Mesaneye ulaşan bakteriler burada hiç belirti vermeden yaşamlarını sürdürebilirler. Buna asemptomatik bakteriüri (idrarda belirti vermeyen bakteri varlığı) adı verilir. Bu durum bir enfeksiyon olmamakla birlikte şartlar elverdiğinde hemen enfeksiyona dönüşebileceği için mutlaka saptanmalı ve tedavi edilmelidir.

Menopozun İlk Belirtileri Nelerdir?

Östrojen ve progesteron salınımının menopoza giriş ile azalması sonucu; gece terlemeleri, sıcak basmaları, gerginlik ve halsizlik gibi bulgular belirir. Birçok kadın, dikkatini toplayamama ve unutkanlıktan yakınır. Bu durum, kadının mesleki performansını ve sosyal ilişkilerini açık bir şekilde etkiler. Östrojen eksikliği, bir süre sonra vajinanın nemliliğini yitirmesine ve kurumasına yol açar. Vajina kuruluğu ya da tip dilinde vajinal atrofi adı verilen bu durum, cinsel ilişki sırasında ağrıya ya da kaşıntıya neden olur. Bu şikayetleriniz muayene sonrasında hekiminizin düzenleyeceği tedavi ile düzelir.Kadınlığın her döneminde olduğu gibi menopozda da jinekolojik takip önemlidir.

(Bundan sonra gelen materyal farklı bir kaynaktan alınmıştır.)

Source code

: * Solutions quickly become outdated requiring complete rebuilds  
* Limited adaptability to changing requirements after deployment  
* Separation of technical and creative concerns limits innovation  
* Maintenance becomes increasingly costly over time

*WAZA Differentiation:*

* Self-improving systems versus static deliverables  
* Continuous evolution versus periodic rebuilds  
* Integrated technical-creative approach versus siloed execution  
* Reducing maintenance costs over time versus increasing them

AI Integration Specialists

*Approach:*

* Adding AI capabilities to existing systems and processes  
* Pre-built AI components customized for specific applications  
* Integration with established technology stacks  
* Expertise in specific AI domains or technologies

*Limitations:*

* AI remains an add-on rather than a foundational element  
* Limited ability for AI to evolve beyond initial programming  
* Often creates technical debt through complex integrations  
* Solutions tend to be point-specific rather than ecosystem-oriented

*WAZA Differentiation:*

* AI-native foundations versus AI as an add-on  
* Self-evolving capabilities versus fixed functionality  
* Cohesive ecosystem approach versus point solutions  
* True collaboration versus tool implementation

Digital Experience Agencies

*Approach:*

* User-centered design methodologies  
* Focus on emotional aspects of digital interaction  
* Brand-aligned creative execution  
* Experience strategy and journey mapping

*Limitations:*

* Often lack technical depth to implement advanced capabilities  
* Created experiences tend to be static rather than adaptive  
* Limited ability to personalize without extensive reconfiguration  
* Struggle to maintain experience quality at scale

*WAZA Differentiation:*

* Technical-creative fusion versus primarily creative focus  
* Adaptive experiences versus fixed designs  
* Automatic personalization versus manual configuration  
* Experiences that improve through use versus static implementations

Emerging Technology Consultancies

Menopozun Fiziksel Belirtileri Nelerdir?

Fiziksel belirtiler: 
- sıcak basması 
- Gece terlemeleri 
- Uykusuzluk 
- Dikkatini toplayamamak 
- Vajinal kuruluk ve ağrılı cinsel ilişki



Duygusal Belirtiler:
- Ruhsal değişiklikler 
- çabuk sinirlenme 
- Gerginlik 
- Depresyon 
- Cinsel isteksizlik

Osteoporoz Önlenebilir mi?

Evet. Kemik yoğunluğunun oluşumunda sürekli bir yapım ve yıkım dengesi mevcuttur.Kemik kütlesi oluşumunda 30'lu yaşlara kadar yapım hızı ön planda iken;30'lu yaşlardan sonra yıkım hızı artmaktadır.Yani deponuzu 30'lu yaşlara kadar ne kadar iyi doldurursanız,yıkımdan o kadar az etkilenirsiniz. Dengeli beslenen, sigara içmeyen ve egzersiz yapan kadınlar osteoporozu kendiliğinden önleyebilirler. Ancak bazı kadınlarda bu çabalar da yeterli olmaz. Yüksek risk grubu olarak tanımlanan bu kadınlarda HRT, osteoporoz gelişimini etkin bir şekilde önleyebilir. Bununla birlikte, HRT koruyucu bir tedavidir. Hastalığı kesin olarak ortadan kaldırmaz. Bu durum, doktorunuz önerdiği surece tedaviye devam edilmesi gerektiği anlamını taşır. Tedavi erken kesilirse, kemik kitlesi kayıpları yeniden başlar.

Kist Nedir?

Kist;etrafı kist duvarı adı verilen ve etrafındaki dokulardan farklı bir doku ile çevrili, sıvı içeren kitledir. Vücutta bulunan hemen hemen bütün dokularda kist ortaya çıkabilir ancak yumurtalık dışındaki organların kistleri çok daha çabuk ve kolay belirti verebilir. Bunun nedeni diğer organlarda meydana gelen kistlerin bu organların fonksiyonlarını bozmalarıdır. Yumurtalık kistlerinin bir kısmı da bu şekilde fonksiyon bozukluğu yaratarak belirti verirken çok büyük bir bölümü de ne fonksiyonlarda bir kayba neden olur ne de uzunca bir süre belirti verir.

DOKTOR HANIM FSH DEĞERİM 15 ÇIKTI.ERKEN MENOPOZA MI GİRDİM?

FSH DEĞERİ 12 NİN ÜZERİNDE OLDUĞUNDA OVER REZERVİNİN AZALMAYA BAŞLADIĞINI ANLIYORUZ.ANCAK TEK ÖLÇÜMLE BUNA KARAR VEREMEYİZ.ADETİN 2.YADA 3. GÜNÜ FSH VE E2 DEĞERLERİNE BAKILIP TEKRAR DEĞERLENDİRİLMESİ GEREKİR.